Steven Muncer, who presented his findings to the annual conference of the British Psychological Society in Blackpool, said the exception was Liverpool - or it had been until this season.

Applying standard psychological techniques to a series of football games the researchers established passing patterns between the players which prove the importance of individuals like Paul Gascoigne and can predict success.

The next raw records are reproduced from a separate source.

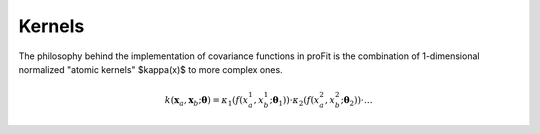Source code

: Kernels
=======

The philosophy behind the implementation of covariance functions
in proFit is the combination of 1-dimensional normalized "atomic kernels"
$\kappa(x)$ to more complex ones.

.. math::
    k(\mathbf{x}_a, \mathbf{x}_b; \boldsymbol{\theta}) = \kappa_1(f(x_a^1, x_b^1; \boldsymbol{\theta}_1))\cdot\kappa_2(f(x_a^2, x_b^2; \boldsymbol{\theta}_2))\cdot \dots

Analysis of the 1992 England v Turkey World Cup game identified seven players who had been involved in eight or more passes which also involved Gascoigne and showed him to be the pivotal player. The same exercise applied to the 1966 World Cup showed the impact of Bobby Moore and Geoff Hurst

The process is called network analysis and has been used to discover how young girls find out about abortions or how friendships are formed in small towns. It is a system for tracking the movement of information - but applied to football, 'information' becomes the ball.

Muncer, of the Centre for Applied Psychology, University of Teesside, said that this type of structured analysis which is clearly shown on a chart could dictate how clubs bought and sold their players.

'You can see what type of player a footballer is and decide how he will fit into the team and how he will relate to other key players,' he said.

'You can never be certain who will win because much will always depend on chance but how attractive a game is to watch depends very much on how complex the patterns of play are. The more complex, the more attractive the game is.'

Muncer said their charting of play patterns showed how Liverpool's transfer of Ray Houghton was a mistake and it was no coincidence that Aston Villa, who signed Houghton, were doing better this year. He predicted Sheffield Wednesday will win today's semi-final. 'They should. They have got a very nice pattern of play,' he said.